As we get older in life we become acutely aware of one of its most obvious and unchanging rules: actions have consequences.
Put simply, we come to learn that everything you do has a rippling effect in one way or another. Coming to terms with this truth is important; the earlier we do it, the better, both for ourselves and others.
Which brings me nicely around to the subject of raising our children. Now, it’s safe to say we’re all guilty of spoiling our kids from time to time. Buying them a gift and indulging them with nice things isn’t a crime. Rather, it often reinforces the love and security we, as parents, want to promote.
That said, there’s a difference between ceding to your child’s occasional wish and giving them a free pass when they make mistakes or do irresponsible things. It can be difficult to punish your child – after all, to do so is to admit they’ve done something wrong – but it’s vitally necessary for their development, and failing to do so can birth longterm problems.
For anyone who thinks otherwise, I hate to break it to you, but children need to be made aware when they’ve done something they shouldn’t have. Furthermore, penalties or soft punishments reinforce this fact and let them know that doing bad things has consequences.
Without teaching your child this unquestionably valuable lesson, you set them up for an attitude that will neither serve them as they grow older nor the world they interact with.
Sooner or later there is going to come a time in their lives when they’ll be held accountable or responsible for something, and without prior experience they’re set up only to fail.
It may sound simple, and at its core it really is. Nevertheless, no end of children grow up with a sense of entitlement that comes from never having had to answer for their actions.
So, how do we, as parents, ensure that our kids are growing up responsible? Well, having age-appropriate responsibilities is a good start.
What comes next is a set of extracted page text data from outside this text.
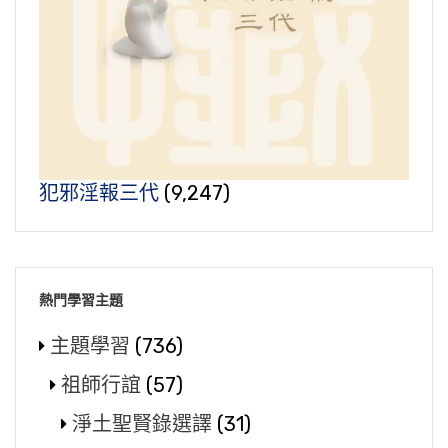
犯邪淫報三代
(9,247)
熱門學習主題
主題學習
(736)
祖師行誼
(57)
淨土聖賢錄選譯
(31)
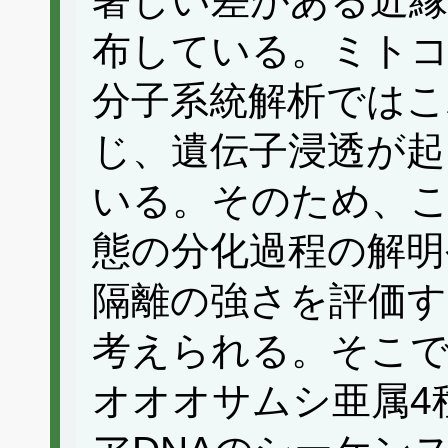
著しい差がある近縁
布している。ミトコ
分子系統解析ではこ
じ、遺伝子浸透が
いる。そのため、こ
態の分化過程の解明
隔離の強さを評価す
考えられる。そこで
オオオサムシ亜属4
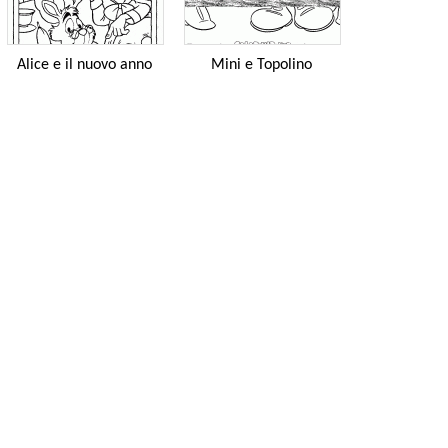
Alice e il nuovo anno
Mini e Topolino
Chores and jobs around the home give children a sense of duty and their first rung of footing on the ladder of responsibility.
When a child ignores or doesn’t complete their given task, they can be set back on the right path with words or corresponding punishments. These don’t have to be harsh lessons or admonishments designed to make them unhappy. Instead, they should be reminders that they’re part of a team, something larger than themselves, and, above all else, their actions have consequences.
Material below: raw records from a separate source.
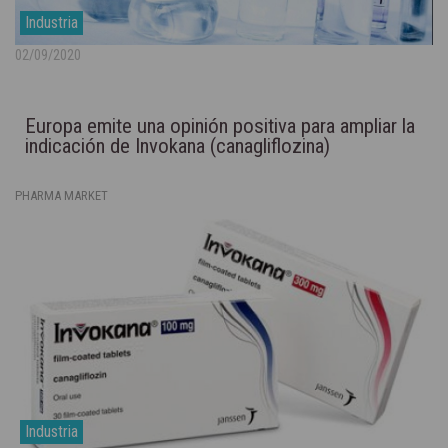
Industria
02/09/2020
Europa emite una opinión positiva para ampliar la
indicación de Invokana (canagliflozina)
PHARMA MARKET
Industria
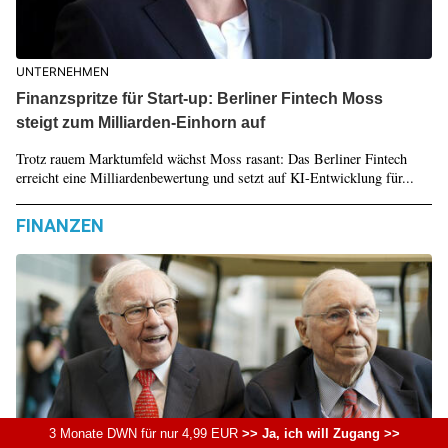
UNTERNEHMEN
Finanzspritze für Start-up: Berliner Fintech Moss
steigt zum Milliarden-Einhorn auf
Trotz rauem Marktumfeld wächst Moss rasant: Das Berliner Fintech
erreicht eine Milliardenbewertung und setzt auf KI-Entwicklung für...
FINANZEN
3 Monate DWN für nur 4,99 EUR
>> Ja, ich will Zugang >>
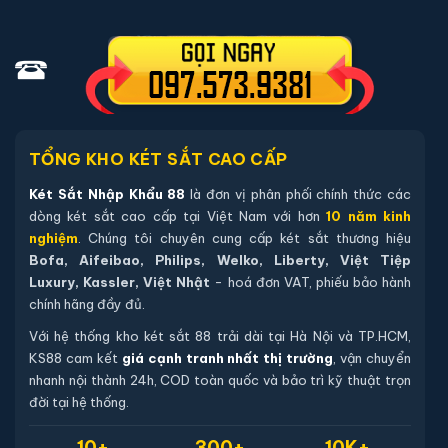
Phụ kiện kèm theo Két sắt Liberty LB58-
S10-PRO-G vân tay điện tử màu gold
chính hãng
Mỗi sản phẩm
Két sắt Liberty LB60-S10-PRO-G vân tay
điện tử màu gold chính hãng
được đóng gói đầy đủ phụ kiện
TỔNG KHO KÉT SẮT CAO CẤP
cần thiết:
02 chìa khoá cơ chính hãng (chìa thép tôi cao cấp).
Két Sắt Nhập Khẩu 88
là đơn vị phân phối chính thức các
dòng két sắt cao cấp tại Việt Nam với hơn
10 năm kinh
04 viên pin Alkaline AA mới chính hãng (đã lắp sẵn, dự
nghiệm
. Chúng tôi chuyên cung cấp két sắt thương hiệu
phòng tối thiểu 12 tháng).
Bofa, Aifeibao, Philips, Welko, Liberty, Việt Tiệp
Sách hướng dẫn sử dụng tiếng Việt.
Luxury, Kassler, Việt Nhật
- hoá đơn VAT, phiếu bảo hành
Phiếu bảo hành chính hãng (kích hoạt online qua mã sản
chính hãng đầy đủ.
phẩm).
Với hệ thống kho két sắt 88 trải dài tại Hà Nội và TP.HCM,
KS88 cam kết
giá cạnh tranh nhất thị trường
, vận chuyển
nhanh nội thành 24h, COD toàn quốc và bảo trì kỹ thuật trọn
Hướng dẫn mua Két sắt Liberty LB58-
đời tại hệ thống.
S10-PRO-G vân tay điện tử màu gold
chính hãng
10+
300+
10K+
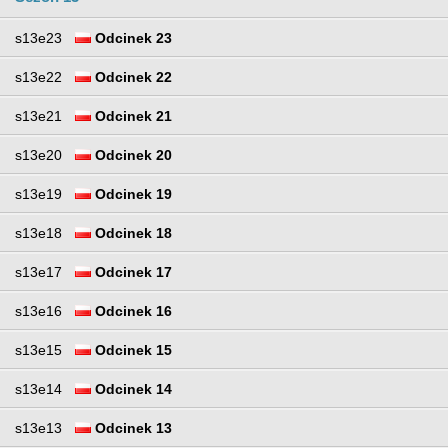
s13e23
Odcinek 23
s13e22
Odcinek 22
s13e21
Odcinek 21
s13e20
Odcinek 20
s13e19
Odcinek 19
s13e18
Odcinek 18
s13e17
Odcinek 17
s13e16
Odcinek 16
s13e15
Odcinek 15
s13e14
Odcinek 14
s13e13
Odcinek 13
Tasks to assign your kids should always be set with their age in mind. Packing away their own toys, for example, is one that children can grasp from an early age. Making their bed or cleaning their room can also be done without causing any level of stress.
As they grow older, taking out the trash, washing dishes, feeding pets and cutting the lawn are common tasks parents often bestow upon their children. So long as they have help when they need it, and they know they’re not being forced to work in order for others to skip their own duties, it’s the perfect way to install a sense of responsibility.
After all, it’s our responsibility as parents to raise our children to be the next generation of adults. When we look at the world we see problems amongst others and sometimes forget that by properly educating our children we can avoid replicating those issues.
I for one will always advocate for parents to teach their children that actions have consequences. Responsibility and accountability are valuable traits that will help them all the way through life!